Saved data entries
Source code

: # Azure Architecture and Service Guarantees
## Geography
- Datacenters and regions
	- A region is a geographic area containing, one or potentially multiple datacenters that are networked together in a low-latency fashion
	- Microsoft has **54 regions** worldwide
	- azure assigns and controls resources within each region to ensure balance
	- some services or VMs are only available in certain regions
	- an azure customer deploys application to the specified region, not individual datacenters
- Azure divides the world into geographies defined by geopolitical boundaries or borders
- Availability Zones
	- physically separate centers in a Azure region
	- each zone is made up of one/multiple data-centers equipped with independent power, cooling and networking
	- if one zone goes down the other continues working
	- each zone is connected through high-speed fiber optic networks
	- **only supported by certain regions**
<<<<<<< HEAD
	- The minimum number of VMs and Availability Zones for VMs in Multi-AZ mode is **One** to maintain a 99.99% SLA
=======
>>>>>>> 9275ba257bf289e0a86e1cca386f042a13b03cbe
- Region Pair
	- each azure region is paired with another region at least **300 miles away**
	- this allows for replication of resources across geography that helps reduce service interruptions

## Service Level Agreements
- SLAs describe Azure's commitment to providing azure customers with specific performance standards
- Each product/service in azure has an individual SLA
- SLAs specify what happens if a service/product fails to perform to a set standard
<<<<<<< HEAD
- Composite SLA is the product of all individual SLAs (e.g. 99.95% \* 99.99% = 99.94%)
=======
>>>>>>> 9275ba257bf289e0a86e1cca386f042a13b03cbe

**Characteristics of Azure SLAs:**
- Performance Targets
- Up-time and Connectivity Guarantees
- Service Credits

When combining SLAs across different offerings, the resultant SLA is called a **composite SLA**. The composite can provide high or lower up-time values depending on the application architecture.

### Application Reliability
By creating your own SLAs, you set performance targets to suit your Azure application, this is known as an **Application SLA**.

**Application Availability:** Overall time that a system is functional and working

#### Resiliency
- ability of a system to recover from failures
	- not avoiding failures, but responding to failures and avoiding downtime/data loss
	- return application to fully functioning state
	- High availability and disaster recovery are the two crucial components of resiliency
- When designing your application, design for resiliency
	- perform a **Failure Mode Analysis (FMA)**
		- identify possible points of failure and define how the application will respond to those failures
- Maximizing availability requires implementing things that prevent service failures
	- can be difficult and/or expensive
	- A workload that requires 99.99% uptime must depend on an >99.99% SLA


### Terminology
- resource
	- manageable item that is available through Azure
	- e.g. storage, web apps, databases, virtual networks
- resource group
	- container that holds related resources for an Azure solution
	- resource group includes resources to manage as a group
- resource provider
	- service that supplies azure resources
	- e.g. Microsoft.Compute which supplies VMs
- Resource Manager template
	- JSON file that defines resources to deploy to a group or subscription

▸ **Exercise**:
Show me every line of the entries above that holds "failures".

▸ **Task response**:
- ability of a system to recover from failures
	- not avoiding failures, but responding to failures and avoiding downtime/data loss
		- identify possible points of failure and define how the application will respond to those failures
- Maximizing availability requires implementing things that prevent service failures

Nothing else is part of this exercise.